The accused is your typical, undereducated macho male of limited power -- a guy by the name of Raymond Clark. Details surrounding motive are being scrutinized because of comments made by New Haven Police Chief James Lewis:
“I think it’s important to note this is not about urban crime, not about university crime, not about domestic crime — but an issue of workplace violence, which is becoming a growing concern around the country.”Well, there you go, Yale community. No need to worry about a mad man on the loose, a scary bogeyman, lurking in dark corners or stairwells -- this was simply an *isolated* incidence of "workplace violence." Chief Lewis felt it necessary to announce to the media that he had thoroughly ruled out all other possible motives to keep his investigation from getting too messy and/or political. Why is that?? So he won't have to find out if that Clark guy's obsession over mice cages was a badly disguised character flaw that led to (allegedly) murdering someone who refused to give him the time of day?
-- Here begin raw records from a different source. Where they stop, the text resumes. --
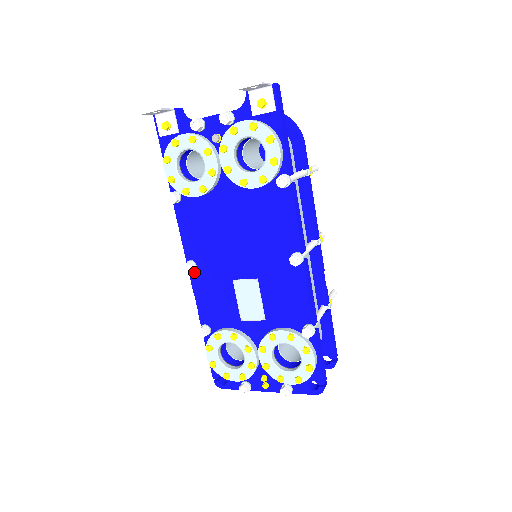
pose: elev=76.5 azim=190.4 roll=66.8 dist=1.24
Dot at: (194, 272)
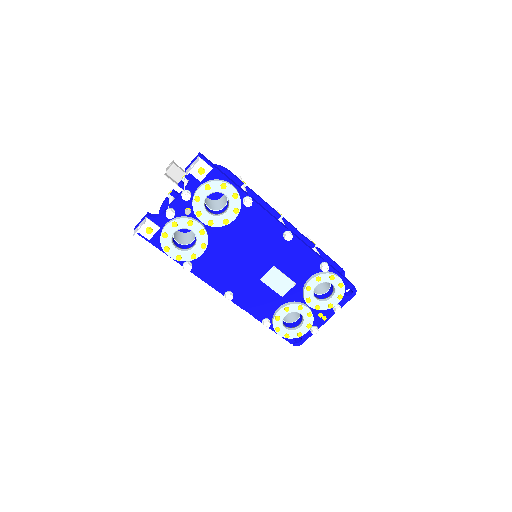
Dot at: (233, 297)
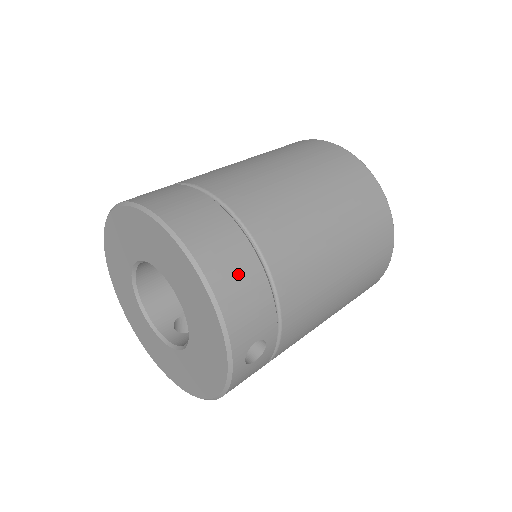
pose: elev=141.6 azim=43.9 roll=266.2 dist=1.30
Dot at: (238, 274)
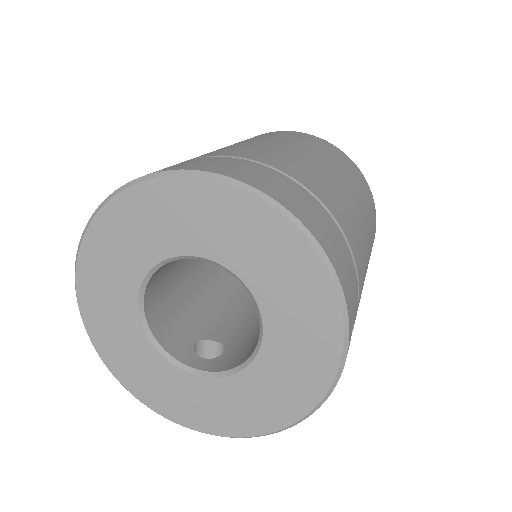
Dot at: (333, 239)
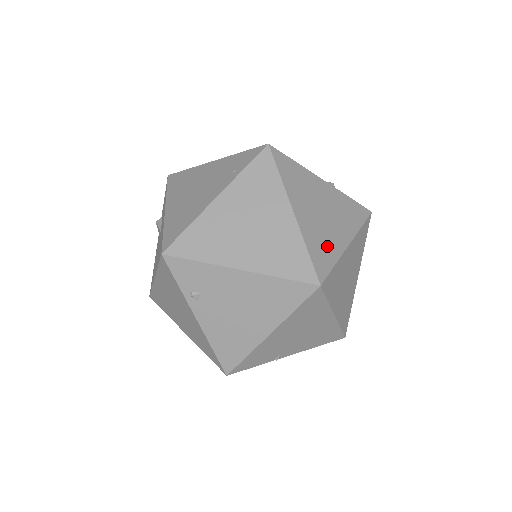
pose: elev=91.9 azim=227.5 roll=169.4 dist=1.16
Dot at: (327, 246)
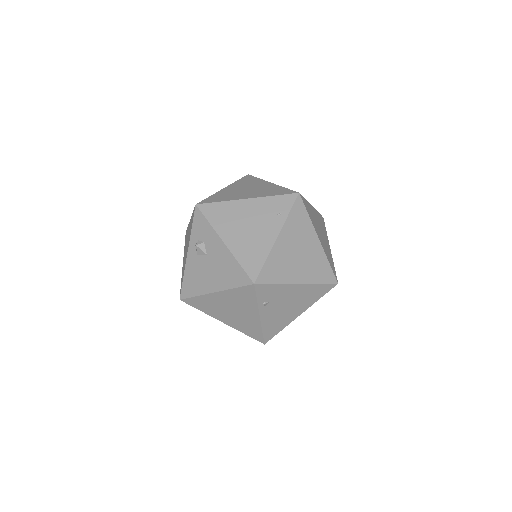
Dot at: (329, 255)
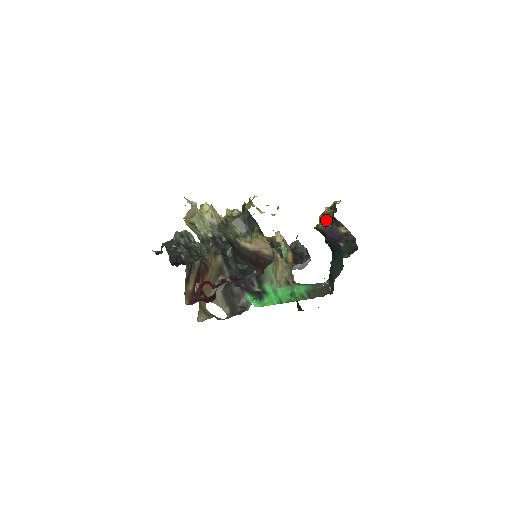
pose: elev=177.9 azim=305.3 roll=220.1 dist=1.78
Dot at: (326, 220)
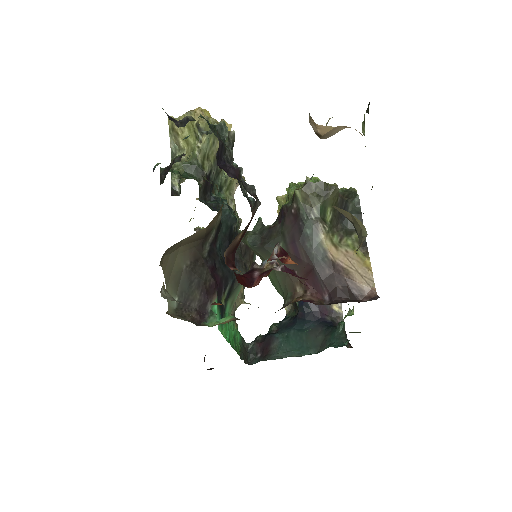
Dot at: occluded
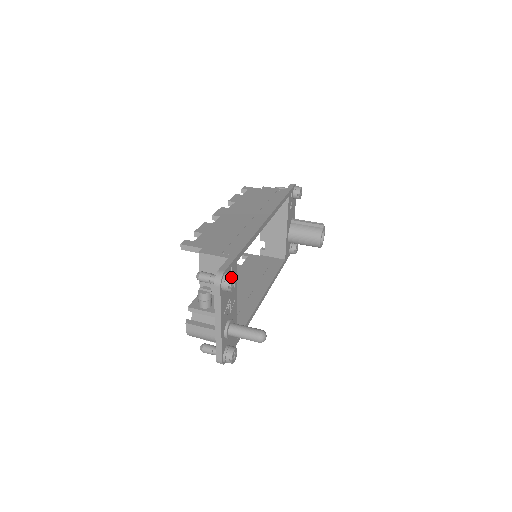
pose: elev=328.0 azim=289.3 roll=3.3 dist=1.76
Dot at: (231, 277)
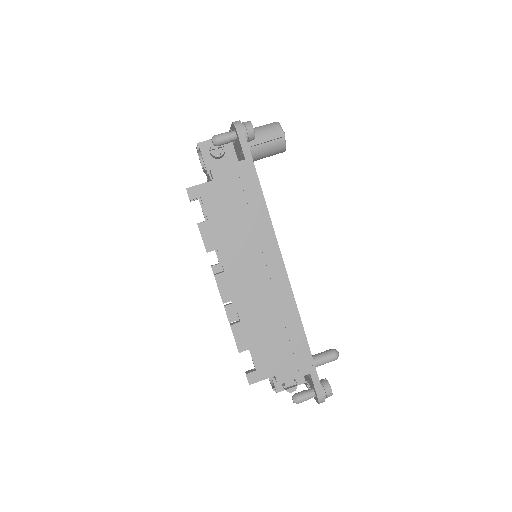
Dot at: (331, 394)
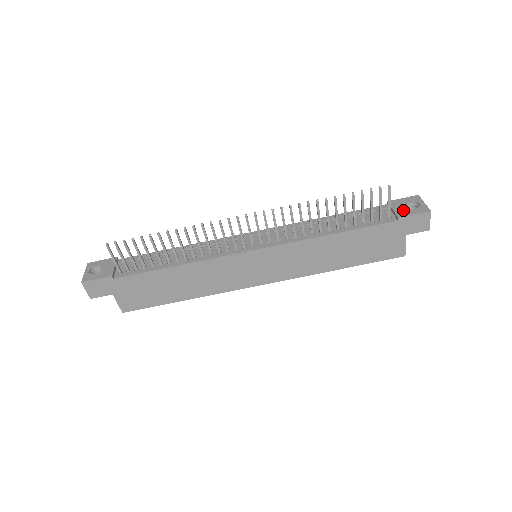
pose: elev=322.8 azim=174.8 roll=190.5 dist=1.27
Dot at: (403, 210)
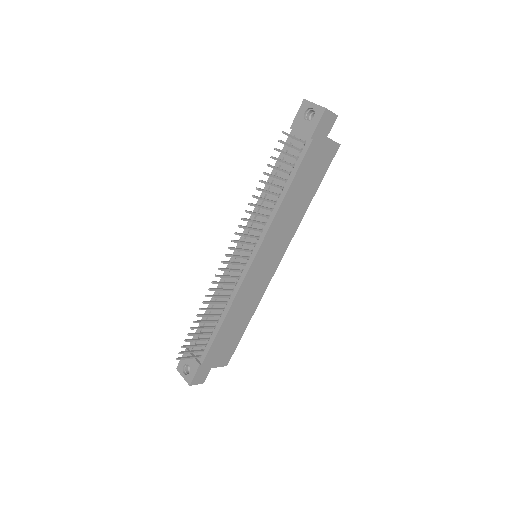
Dot at: (307, 127)
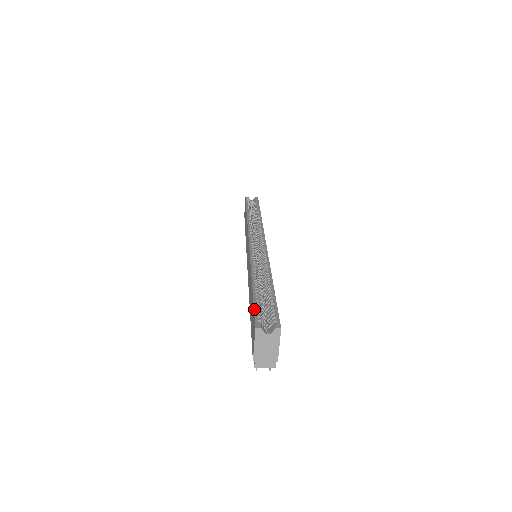
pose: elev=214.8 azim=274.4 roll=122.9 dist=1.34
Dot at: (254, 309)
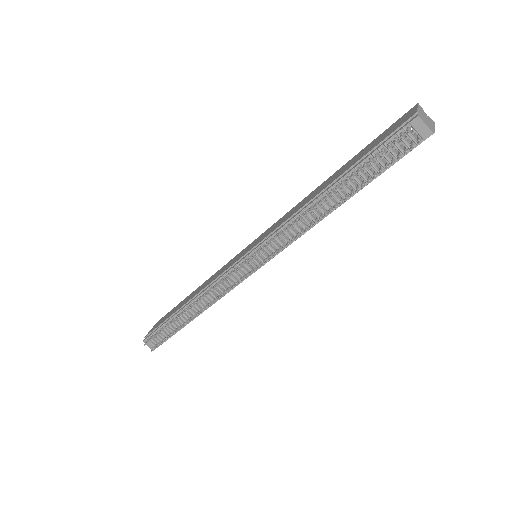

The chief shouldn't dismiss evidence before collecting it. I have friends in law enforcement and understand that they really don't like it when the public draws conclusions about a case before they have a chance to investigate it. So what's the difference here? Raymond Clark is a psychopath that looked for opportunities to denigrate women. It's why he made the mice cages his "personal fiefdom" and laid a trap for Annie Le.
Violence against women happens in the home, in public, on TV, in the movies and anywhere the recalcitrant male ego exists, which means it is more than likely it will happen at work, too.
She probably just ignored the weirdo as much as she possibly could, and it finally set him off. It's not like she emasculated him by taunting him and calling him Beaker or Willard, like I would have. Annie Le just wanted to do her work, get married, and not think about the loser in the lab.
She deserves justice and the first step is acknowledging this case as one of violence against women.